Should athletes in London be able to promote their non-Olympic sponsors?
LONDON — Money is probably not a worry for Sanya Richards-Ross. She has endorsement deals with BMW and Nike and is married to Jacksonville Jaguars cornerback Aaron Ross.
But there are restrictions on what Richards-Ross and other Olympians can promote at the London Games. That has upset some competitors, who want organizers to change the policy — especially to help athletes without sponsorship deals.
University of Oregon runner Nick Symmonds has been especially vocal, raising the issue in many media interviews following the Olympic trials in Eugene.
Last winter, he auctioned his bicep for a temporary advertising tattoo. It's something he can't do during the Olympics.
"I am prepared to put @ilovejustin bieber on my arm," he told KGW, " I reserve the right to approve what goes on my shoulder."
American sprinter Richards-Ross said “I’ve been very fortunate to do very well around the Olympics, but so many of my peers struggle in this sport. And I just think it’s unjust.”
Richards-Ross, who also sells autographed photos and posters on her website, was among the athletes taking part in a Twitter campaign, using the hashtags “WeDemandChange2012” and “Rule40.”
Rule 40 is the International Olympic Committee policy barring Olympic athletes from using their names or likenesses for non-Olympic sponsor advertising during the games. The rule is in effect from July 18 through Aug. 15, three days after the closing ceremony.
The IOC says it pours 94 percent of its commercial revenue back into sports, that it is only trying to protect the money that comes into the Olympic movement.
“A huge number of 10,500 athletes who are here would understand why we are doing this,” spokesman Mark Jones said. “For one month, we ask them not to endorse products not related to the Olympics that don’t actually give money back to the movement.”
Sponsorship is everywhere at the Olympics — but official sponsors only.
Richards-Ross spoke at a U.S. Track and Field news conference in the Main Press Centre at Olympic Park, where someone setting up the room neatly arranged bottles of Coca-Cola and Powerade on the dais.
A banner at a park entrance reads: “There would be no goosebumps, gasps, pounding hearts, tears of joy, records smashed, strangers hugged or a whole world brought together without” followed by the logos of McDonald’s, adidas and Procter & Gamble.
That may explain why U.S. flagbearer and fencing gold medalist Mariel Zagunis was allowed to post this to her social media accounts: “Big thanks to P&G for taking care of my mom when she flew in early to watch me carry the flag in the Opening Ceremony!”

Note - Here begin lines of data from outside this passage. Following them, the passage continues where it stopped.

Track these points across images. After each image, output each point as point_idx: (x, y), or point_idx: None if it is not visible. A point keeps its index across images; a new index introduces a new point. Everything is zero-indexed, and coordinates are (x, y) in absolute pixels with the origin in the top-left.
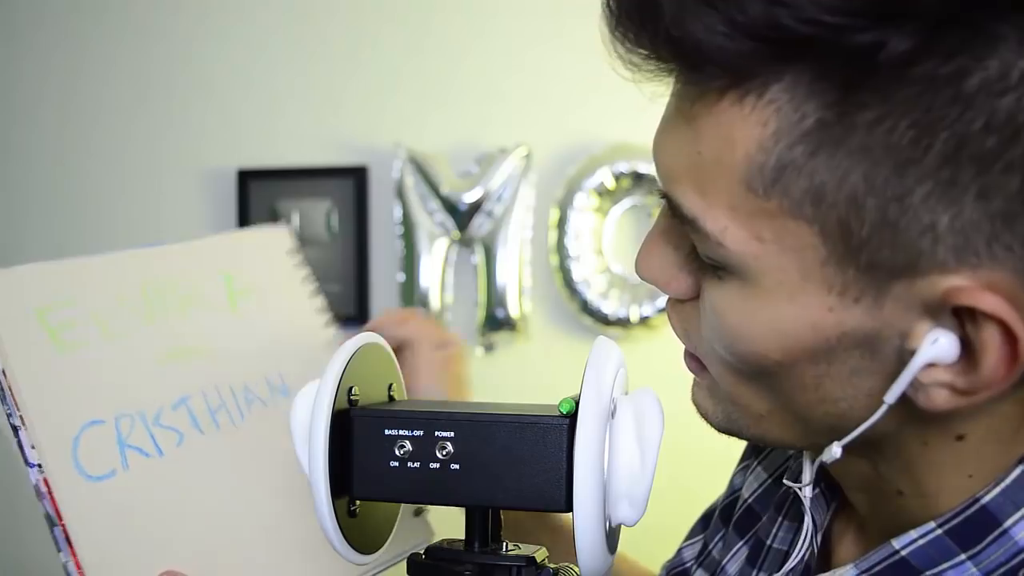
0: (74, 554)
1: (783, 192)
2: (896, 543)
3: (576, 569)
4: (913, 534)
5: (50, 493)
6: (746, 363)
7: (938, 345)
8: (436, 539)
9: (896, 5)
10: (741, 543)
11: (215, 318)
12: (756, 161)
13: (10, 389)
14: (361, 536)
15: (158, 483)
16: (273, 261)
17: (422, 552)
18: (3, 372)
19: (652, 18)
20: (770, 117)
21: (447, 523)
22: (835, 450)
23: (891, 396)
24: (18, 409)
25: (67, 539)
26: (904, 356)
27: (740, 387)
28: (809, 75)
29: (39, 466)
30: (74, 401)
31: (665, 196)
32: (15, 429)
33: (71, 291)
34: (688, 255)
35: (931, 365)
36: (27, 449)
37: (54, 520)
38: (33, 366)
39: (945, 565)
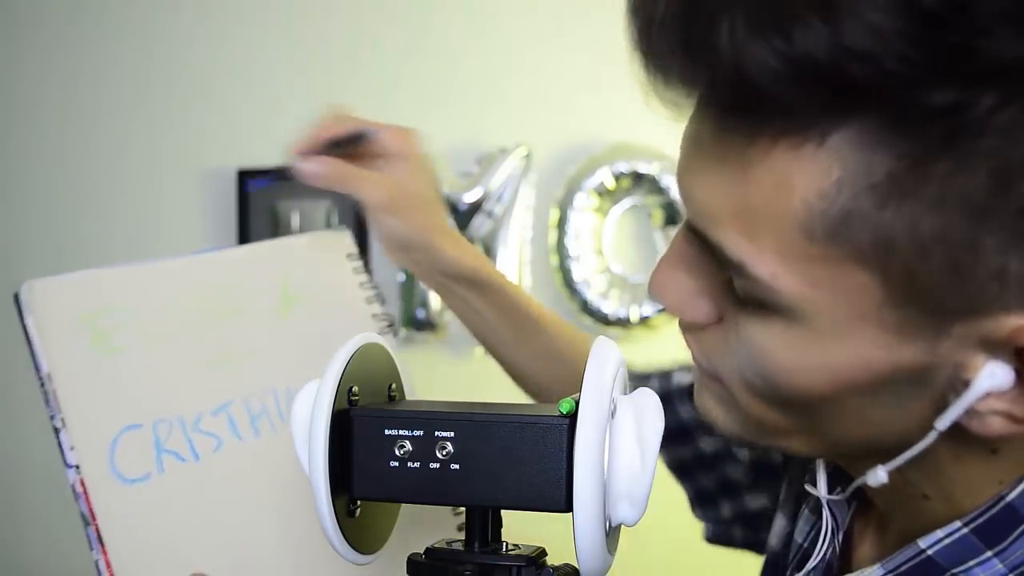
0: (105, 553)
1: (844, 239)
2: (922, 543)
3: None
4: (939, 533)
5: (86, 494)
6: (784, 394)
7: (995, 377)
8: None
9: (983, 64)
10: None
11: (264, 324)
12: (816, 208)
13: (53, 392)
14: (361, 536)
15: (192, 488)
16: (331, 266)
17: (422, 552)
18: (48, 376)
19: (705, 59)
20: (832, 166)
21: (447, 523)
22: (880, 475)
23: (943, 423)
24: (60, 411)
25: (99, 539)
26: (956, 384)
27: (765, 409)
28: (878, 125)
29: (77, 467)
30: (114, 405)
31: (692, 228)
32: (56, 431)
33: (119, 297)
34: (709, 283)
35: (987, 395)
36: (66, 450)
37: (88, 520)
38: (76, 370)
39: (972, 562)
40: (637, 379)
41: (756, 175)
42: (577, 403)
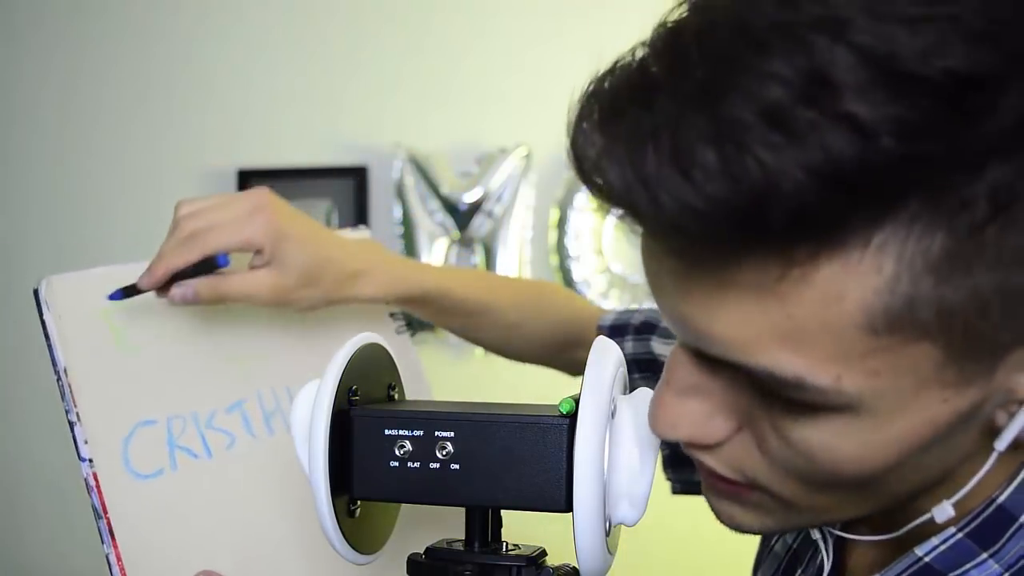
0: (116, 546)
1: (909, 323)
2: (919, 551)
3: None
4: (935, 540)
5: (98, 487)
6: (848, 480)
7: None
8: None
9: (985, 134)
10: None
11: (280, 325)
12: (876, 306)
13: (69, 387)
14: (361, 536)
15: (205, 485)
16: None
17: (422, 552)
18: (64, 370)
19: (726, 180)
20: (884, 263)
21: (446, 523)
22: (948, 509)
23: (1002, 444)
24: (75, 406)
25: (110, 532)
26: (1009, 406)
27: (817, 495)
28: (924, 211)
29: (90, 461)
30: (129, 401)
31: (703, 355)
32: (71, 424)
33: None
34: (720, 400)
35: None
36: (80, 444)
37: (99, 513)
38: (93, 366)
39: (968, 565)
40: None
41: (797, 294)
42: (577, 403)
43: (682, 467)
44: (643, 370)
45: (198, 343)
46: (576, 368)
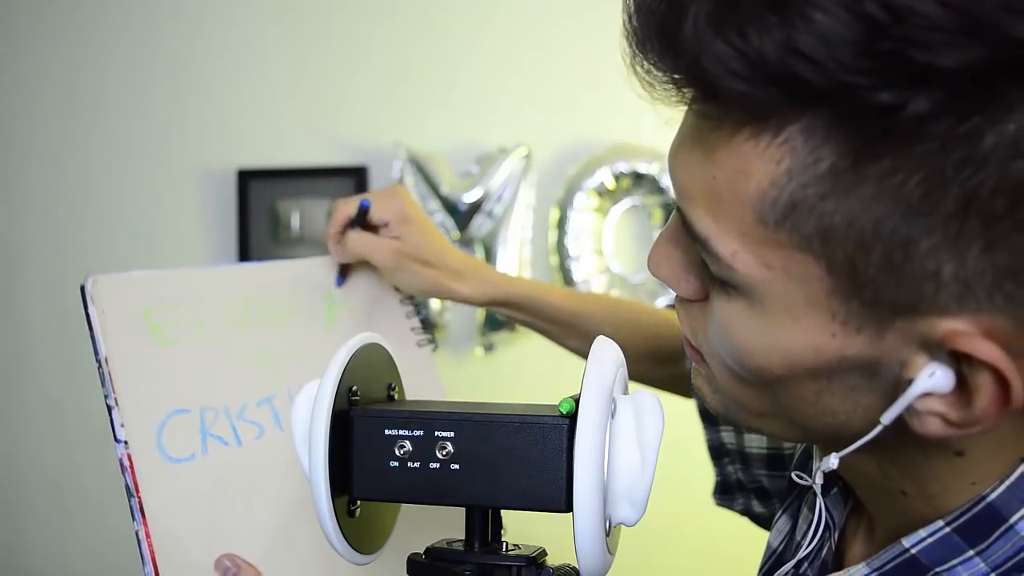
0: (145, 524)
1: (793, 227)
2: (906, 542)
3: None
4: (922, 532)
5: (131, 467)
6: (748, 372)
7: (934, 378)
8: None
9: (918, 69)
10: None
11: (308, 331)
12: (768, 195)
13: (109, 374)
14: (361, 536)
15: (233, 470)
16: (373, 283)
17: (422, 552)
18: (105, 359)
19: (673, 47)
20: (784, 156)
21: (446, 523)
22: (832, 461)
23: (887, 418)
24: (114, 391)
25: (141, 510)
26: (901, 382)
27: (740, 388)
28: (826, 122)
29: (125, 443)
30: (165, 390)
31: (679, 208)
32: (109, 409)
33: (176, 296)
34: (696, 260)
35: (927, 395)
36: (117, 427)
37: (132, 492)
38: (132, 356)
39: (954, 561)
40: None
41: (720, 159)
42: (577, 403)
43: (728, 493)
44: None
45: (229, 344)
46: (674, 384)
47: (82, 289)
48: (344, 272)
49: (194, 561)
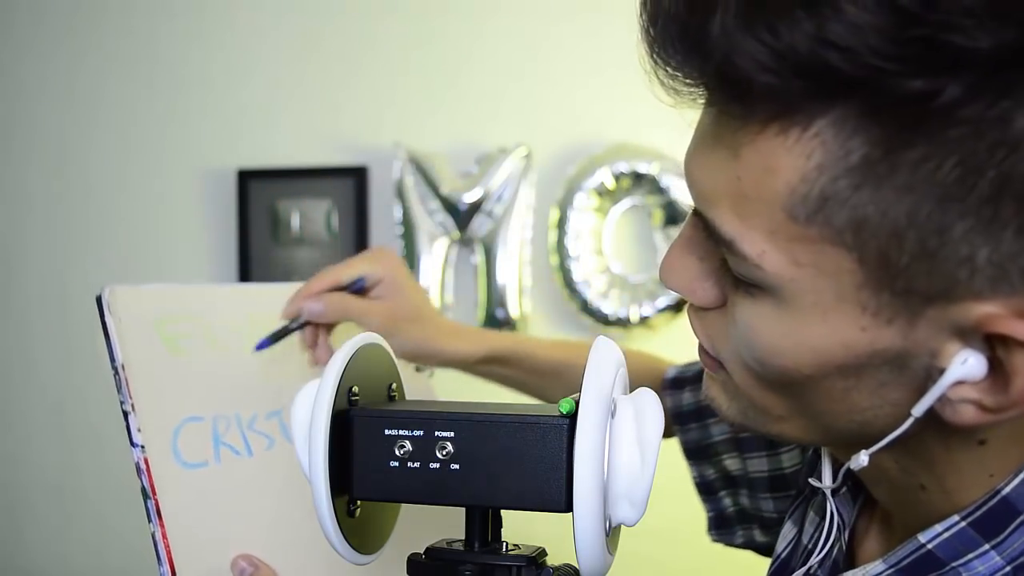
0: (162, 525)
1: (824, 221)
2: (922, 537)
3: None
4: (938, 527)
5: (148, 470)
6: (774, 374)
7: (968, 365)
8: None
9: (950, 55)
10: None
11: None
12: (799, 191)
13: (126, 380)
14: (361, 536)
15: (244, 478)
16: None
17: (422, 552)
18: (122, 365)
19: (699, 49)
20: (815, 150)
21: (446, 523)
22: (862, 458)
23: (919, 410)
24: (131, 397)
25: (158, 512)
26: (932, 372)
27: (762, 392)
28: (856, 112)
29: (142, 447)
30: (179, 398)
31: (697, 213)
32: (125, 414)
33: (187, 309)
34: (714, 266)
35: (960, 383)
36: (133, 431)
37: (148, 494)
38: (148, 364)
39: (971, 555)
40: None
41: (746, 157)
42: (577, 403)
43: (726, 527)
44: (700, 418)
45: (240, 357)
46: None
47: (99, 299)
48: (280, 336)
49: (210, 562)
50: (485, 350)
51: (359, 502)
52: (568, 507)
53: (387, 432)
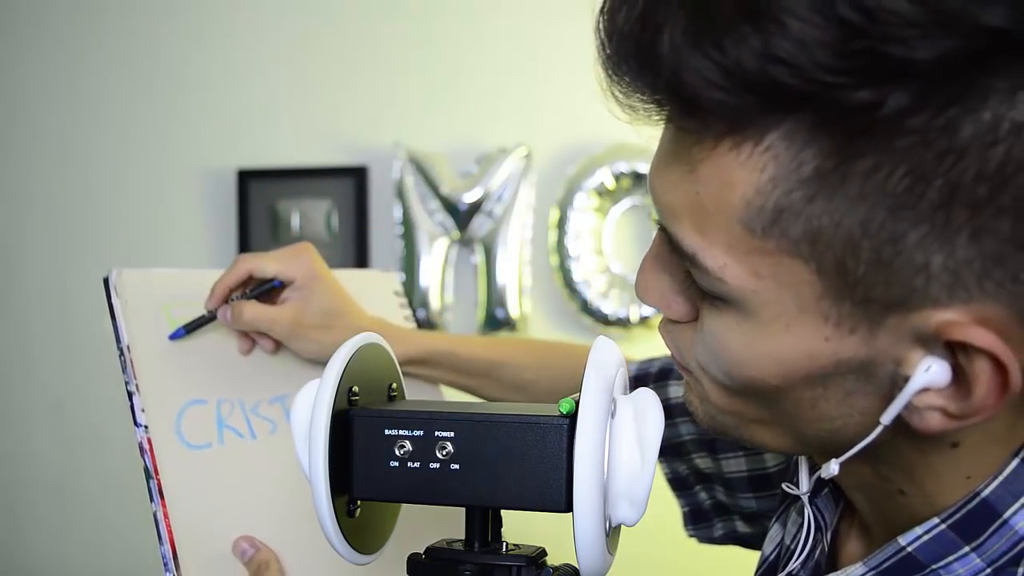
0: (164, 504)
1: (780, 233)
2: (902, 540)
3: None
4: (918, 530)
5: (151, 450)
6: (742, 384)
7: (931, 372)
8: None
9: (894, 65)
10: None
11: None
12: (754, 204)
13: (131, 361)
14: (361, 536)
15: (247, 461)
16: (381, 299)
17: (422, 552)
18: (127, 347)
19: (650, 66)
20: (767, 163)
21: (447, 523)
22: (832, 467)
23: (887, 418)
24: (135, 378)
25: (160, 491)
26: (898, 380)
27: (730, 400)
28: (806, 125)
29: (145, 427)
30: (184, 381)
31: (663, 228)
32: (130, 395)
33: (192, 293)
34: (684, 281)
35: (925, 390)
36: (137, 411)
37: (151, 474)
38: (152, 347)
39: (950, 558)
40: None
41: (703, 172)
42: (577, 403)
43: (704, 521)
44: (669, 416)
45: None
46: None
47: (106, 280)
48: (195, 327)
49: (211, 543)
50: (408, 353)
51: (359, 502)
52: (568, 507)
53: (387, 432)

P&G has a facility in London to host families of U.S. athletes, offering food, drink, laundry and salon services. U.S. Olympic Committee spokesman Patrick Sandusky said a comment like Zagunis’ is permissible if the sponsor has requested a waiver from the USOC on the IOC’s behalf.
Richards-Ross said only 2 percent of American athletes can tweet about their sponsors because they have USOC or IOC sponsors.
With the games generating billions of dollars, “Athletes just want to be considered,” she said.
“The Olympic reality and the Olympic ideal ... right now are different.”